▶ _Work to do_
In the material below, take the lines starting with the one that contains "order: Lycopodiales" and going on through the one that contains "scientific name: Regulus regulus", and recast them as a JSON list of strings, one string per line, with blank lines left out.

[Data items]
•••

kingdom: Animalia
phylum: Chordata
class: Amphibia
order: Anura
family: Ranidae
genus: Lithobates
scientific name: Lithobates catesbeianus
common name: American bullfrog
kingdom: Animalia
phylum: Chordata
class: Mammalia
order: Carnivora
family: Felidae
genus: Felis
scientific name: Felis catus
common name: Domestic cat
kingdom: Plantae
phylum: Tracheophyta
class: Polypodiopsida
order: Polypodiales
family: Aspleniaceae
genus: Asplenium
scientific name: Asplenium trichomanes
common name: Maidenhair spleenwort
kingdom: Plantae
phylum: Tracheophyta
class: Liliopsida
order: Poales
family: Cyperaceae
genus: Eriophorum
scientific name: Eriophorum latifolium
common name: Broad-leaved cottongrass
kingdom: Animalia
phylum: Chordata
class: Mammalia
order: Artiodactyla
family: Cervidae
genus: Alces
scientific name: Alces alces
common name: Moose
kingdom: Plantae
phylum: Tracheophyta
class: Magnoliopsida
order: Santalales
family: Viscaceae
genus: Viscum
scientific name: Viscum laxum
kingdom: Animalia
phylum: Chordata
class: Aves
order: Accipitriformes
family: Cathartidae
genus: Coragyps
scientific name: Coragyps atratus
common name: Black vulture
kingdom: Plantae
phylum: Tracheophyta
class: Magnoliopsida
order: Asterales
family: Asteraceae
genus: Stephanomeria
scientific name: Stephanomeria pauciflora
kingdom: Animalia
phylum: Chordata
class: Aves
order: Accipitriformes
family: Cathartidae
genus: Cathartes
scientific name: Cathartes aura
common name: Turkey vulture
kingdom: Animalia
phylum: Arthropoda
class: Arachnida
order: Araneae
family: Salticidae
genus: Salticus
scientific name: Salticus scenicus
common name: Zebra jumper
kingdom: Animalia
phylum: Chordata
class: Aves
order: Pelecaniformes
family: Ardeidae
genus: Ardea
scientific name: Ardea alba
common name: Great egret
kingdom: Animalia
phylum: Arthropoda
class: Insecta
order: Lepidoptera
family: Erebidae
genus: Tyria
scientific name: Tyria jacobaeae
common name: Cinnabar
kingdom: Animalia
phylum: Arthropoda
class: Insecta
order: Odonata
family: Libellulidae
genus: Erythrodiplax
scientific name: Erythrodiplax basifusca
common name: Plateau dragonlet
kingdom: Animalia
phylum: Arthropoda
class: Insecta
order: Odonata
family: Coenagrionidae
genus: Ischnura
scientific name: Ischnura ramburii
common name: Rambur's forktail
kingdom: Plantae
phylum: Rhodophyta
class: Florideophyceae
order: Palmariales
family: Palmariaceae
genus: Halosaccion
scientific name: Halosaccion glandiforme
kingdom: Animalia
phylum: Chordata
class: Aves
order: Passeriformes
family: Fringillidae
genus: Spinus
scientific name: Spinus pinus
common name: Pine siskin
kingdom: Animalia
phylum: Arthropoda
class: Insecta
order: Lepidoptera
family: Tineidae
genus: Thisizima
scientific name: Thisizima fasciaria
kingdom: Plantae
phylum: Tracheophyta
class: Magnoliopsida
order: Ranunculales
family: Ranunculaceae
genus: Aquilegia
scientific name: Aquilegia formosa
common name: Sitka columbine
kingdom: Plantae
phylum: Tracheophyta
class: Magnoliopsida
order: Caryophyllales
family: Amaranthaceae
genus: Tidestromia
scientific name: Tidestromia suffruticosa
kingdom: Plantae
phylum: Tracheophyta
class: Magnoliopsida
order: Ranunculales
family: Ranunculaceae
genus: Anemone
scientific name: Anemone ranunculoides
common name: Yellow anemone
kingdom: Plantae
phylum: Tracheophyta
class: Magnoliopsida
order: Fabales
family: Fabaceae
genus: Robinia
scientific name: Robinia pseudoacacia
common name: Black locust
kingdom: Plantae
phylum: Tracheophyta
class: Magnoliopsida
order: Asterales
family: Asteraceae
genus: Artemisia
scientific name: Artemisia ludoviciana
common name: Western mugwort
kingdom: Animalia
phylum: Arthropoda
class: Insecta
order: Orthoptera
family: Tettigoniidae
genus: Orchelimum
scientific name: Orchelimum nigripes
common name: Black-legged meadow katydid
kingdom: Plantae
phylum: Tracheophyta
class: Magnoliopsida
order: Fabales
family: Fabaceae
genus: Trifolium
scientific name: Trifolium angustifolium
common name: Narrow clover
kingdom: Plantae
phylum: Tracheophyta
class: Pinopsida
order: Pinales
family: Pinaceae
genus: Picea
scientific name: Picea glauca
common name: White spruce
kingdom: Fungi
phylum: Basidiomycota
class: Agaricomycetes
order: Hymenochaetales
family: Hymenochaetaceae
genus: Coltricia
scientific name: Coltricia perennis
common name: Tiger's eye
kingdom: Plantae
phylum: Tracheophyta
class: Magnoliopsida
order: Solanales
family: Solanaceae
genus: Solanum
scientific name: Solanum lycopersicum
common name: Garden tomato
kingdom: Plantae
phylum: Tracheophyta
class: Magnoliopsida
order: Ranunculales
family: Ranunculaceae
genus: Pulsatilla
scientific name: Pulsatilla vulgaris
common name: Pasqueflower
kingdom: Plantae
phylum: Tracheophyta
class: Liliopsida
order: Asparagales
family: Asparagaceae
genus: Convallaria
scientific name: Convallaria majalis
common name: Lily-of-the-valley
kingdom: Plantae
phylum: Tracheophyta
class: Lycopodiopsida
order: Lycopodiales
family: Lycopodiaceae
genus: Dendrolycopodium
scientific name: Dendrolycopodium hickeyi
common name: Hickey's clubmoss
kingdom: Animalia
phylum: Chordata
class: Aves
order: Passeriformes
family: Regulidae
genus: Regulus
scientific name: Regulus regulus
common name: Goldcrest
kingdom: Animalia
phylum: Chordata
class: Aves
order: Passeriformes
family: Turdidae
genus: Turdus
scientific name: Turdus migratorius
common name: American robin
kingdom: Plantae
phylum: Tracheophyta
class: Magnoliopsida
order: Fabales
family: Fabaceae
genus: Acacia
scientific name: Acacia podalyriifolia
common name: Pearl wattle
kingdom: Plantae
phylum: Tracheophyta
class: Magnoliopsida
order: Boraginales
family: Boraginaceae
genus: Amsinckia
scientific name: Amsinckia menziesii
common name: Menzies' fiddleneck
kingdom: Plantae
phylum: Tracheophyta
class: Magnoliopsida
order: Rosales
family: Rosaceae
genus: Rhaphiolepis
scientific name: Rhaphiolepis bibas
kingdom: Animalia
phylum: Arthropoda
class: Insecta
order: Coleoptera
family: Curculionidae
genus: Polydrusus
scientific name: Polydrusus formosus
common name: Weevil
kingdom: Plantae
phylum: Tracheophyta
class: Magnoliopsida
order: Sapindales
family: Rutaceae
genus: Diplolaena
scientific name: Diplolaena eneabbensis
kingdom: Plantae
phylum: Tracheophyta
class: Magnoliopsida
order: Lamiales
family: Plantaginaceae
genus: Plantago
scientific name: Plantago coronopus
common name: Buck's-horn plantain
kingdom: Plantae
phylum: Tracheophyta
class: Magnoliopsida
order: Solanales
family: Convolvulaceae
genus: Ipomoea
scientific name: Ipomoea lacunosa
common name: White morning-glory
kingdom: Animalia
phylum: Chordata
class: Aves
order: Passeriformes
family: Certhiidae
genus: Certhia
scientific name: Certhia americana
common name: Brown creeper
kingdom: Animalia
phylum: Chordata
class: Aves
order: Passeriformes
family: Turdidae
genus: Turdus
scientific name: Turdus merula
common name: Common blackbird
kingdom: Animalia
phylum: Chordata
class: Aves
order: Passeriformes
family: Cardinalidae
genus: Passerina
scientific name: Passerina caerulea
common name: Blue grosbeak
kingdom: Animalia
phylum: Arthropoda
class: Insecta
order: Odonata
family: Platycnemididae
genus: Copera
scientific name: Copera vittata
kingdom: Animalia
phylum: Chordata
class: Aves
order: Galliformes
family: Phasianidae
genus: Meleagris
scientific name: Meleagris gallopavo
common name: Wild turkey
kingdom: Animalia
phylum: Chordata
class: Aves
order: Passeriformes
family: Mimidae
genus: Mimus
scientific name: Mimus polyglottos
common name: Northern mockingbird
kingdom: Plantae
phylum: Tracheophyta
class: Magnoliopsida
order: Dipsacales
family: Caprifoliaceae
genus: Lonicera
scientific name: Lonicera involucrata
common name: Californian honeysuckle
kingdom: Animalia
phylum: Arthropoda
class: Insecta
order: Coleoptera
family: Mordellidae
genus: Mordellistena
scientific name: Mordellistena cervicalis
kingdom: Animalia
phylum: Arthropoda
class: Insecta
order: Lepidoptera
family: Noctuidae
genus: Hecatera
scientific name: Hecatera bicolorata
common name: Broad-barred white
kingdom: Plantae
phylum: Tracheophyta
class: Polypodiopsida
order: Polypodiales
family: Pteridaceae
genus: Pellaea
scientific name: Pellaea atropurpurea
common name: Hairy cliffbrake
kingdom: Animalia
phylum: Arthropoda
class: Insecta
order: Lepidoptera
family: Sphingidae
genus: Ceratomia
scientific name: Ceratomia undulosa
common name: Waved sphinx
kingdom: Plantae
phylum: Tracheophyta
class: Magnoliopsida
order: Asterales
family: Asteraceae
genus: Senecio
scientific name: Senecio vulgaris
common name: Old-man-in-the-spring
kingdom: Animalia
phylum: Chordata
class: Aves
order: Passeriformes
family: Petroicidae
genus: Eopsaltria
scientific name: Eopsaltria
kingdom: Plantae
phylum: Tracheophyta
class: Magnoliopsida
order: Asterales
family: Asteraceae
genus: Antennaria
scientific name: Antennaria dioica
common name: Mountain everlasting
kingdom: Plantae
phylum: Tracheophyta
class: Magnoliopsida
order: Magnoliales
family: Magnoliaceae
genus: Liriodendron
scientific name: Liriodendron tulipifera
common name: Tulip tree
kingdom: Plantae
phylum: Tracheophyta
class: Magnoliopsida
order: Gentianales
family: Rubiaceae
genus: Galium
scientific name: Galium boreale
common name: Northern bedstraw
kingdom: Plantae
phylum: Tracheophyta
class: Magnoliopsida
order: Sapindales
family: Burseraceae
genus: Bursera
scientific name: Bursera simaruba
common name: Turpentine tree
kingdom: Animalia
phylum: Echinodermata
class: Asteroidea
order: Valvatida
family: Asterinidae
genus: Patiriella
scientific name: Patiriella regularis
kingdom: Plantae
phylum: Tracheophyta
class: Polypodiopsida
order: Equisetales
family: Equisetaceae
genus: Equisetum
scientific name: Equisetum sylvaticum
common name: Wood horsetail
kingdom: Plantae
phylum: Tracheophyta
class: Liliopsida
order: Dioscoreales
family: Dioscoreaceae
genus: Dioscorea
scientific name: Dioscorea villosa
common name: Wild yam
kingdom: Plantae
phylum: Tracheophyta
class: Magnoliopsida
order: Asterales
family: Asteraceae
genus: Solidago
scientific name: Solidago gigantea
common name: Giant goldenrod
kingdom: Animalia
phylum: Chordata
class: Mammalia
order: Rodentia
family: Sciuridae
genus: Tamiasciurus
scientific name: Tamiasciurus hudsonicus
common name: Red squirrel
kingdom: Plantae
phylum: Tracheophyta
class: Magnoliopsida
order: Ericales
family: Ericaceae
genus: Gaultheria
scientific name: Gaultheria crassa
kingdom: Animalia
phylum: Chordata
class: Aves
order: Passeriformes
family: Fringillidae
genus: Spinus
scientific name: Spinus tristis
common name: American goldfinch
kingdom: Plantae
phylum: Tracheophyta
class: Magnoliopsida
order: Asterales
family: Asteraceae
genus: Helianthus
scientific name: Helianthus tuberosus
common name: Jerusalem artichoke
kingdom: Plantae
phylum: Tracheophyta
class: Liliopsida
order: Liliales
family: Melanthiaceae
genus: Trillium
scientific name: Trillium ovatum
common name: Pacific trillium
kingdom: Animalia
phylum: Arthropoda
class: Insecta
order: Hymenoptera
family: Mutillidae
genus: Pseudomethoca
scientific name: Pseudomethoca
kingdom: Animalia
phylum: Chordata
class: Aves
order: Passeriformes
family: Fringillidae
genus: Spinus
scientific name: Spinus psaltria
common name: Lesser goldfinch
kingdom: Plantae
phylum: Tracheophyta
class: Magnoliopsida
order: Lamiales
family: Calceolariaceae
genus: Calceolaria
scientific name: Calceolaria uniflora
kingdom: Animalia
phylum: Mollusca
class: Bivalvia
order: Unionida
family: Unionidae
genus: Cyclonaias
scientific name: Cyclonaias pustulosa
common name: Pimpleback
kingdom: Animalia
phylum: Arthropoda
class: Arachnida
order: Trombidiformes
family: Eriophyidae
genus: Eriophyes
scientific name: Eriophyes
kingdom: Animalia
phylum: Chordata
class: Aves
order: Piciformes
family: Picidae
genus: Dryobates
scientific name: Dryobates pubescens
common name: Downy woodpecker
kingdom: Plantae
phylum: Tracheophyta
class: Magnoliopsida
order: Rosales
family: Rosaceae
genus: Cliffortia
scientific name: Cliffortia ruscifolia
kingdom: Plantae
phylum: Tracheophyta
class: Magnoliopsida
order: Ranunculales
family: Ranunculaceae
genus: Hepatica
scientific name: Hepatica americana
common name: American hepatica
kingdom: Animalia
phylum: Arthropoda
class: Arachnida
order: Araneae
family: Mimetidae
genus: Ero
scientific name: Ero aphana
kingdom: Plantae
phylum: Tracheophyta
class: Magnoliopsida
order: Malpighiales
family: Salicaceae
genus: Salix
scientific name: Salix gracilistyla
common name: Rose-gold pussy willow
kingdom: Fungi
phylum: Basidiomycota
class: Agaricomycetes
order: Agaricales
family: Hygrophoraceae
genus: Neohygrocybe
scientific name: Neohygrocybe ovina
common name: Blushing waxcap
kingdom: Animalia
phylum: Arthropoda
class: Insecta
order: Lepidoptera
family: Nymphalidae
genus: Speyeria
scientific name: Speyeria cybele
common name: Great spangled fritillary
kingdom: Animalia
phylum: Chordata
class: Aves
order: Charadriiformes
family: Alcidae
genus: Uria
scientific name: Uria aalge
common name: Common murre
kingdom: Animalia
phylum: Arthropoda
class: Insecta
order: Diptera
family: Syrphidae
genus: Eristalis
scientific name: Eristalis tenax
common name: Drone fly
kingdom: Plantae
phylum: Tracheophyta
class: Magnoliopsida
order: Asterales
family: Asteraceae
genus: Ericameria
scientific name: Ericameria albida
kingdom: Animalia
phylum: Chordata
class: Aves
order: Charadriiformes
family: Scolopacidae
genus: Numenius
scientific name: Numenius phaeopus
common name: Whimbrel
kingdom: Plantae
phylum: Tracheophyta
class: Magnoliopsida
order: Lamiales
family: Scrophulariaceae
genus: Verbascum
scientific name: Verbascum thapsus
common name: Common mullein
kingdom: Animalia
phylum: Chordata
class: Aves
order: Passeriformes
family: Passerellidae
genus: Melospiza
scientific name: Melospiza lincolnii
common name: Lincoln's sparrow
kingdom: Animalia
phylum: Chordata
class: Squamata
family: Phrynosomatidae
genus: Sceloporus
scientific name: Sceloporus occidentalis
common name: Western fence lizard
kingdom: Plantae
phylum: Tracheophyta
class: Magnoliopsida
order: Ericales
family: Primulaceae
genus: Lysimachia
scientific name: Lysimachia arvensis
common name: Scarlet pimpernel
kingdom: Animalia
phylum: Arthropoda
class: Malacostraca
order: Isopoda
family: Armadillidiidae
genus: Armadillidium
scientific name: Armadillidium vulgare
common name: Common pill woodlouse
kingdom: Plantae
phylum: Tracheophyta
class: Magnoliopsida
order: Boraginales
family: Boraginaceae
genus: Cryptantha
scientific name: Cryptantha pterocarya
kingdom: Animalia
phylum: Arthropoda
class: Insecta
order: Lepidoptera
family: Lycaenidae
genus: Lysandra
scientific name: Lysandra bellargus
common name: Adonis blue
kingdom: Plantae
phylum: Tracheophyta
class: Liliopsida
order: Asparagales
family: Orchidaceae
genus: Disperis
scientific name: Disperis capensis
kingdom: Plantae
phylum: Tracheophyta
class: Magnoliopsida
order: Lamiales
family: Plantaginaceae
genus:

•••

▶ _Answer to the exercise_
[
  "order: Lycopodiales",
  "family: Lycopodiaceae",
  "genus: Dendrolycopodium",
  "scientific name: Dendrolycopodium hickeyi",
  "common name: Hickey's clubmoss",
  "kingdom: Animalia",
  "phylum: Chordata",
  "class: Aves",
  "order: Passeriformes",
  "family: Regulidae",
  "genus: Regulus",
  "scientific name: Regulus regulus"
]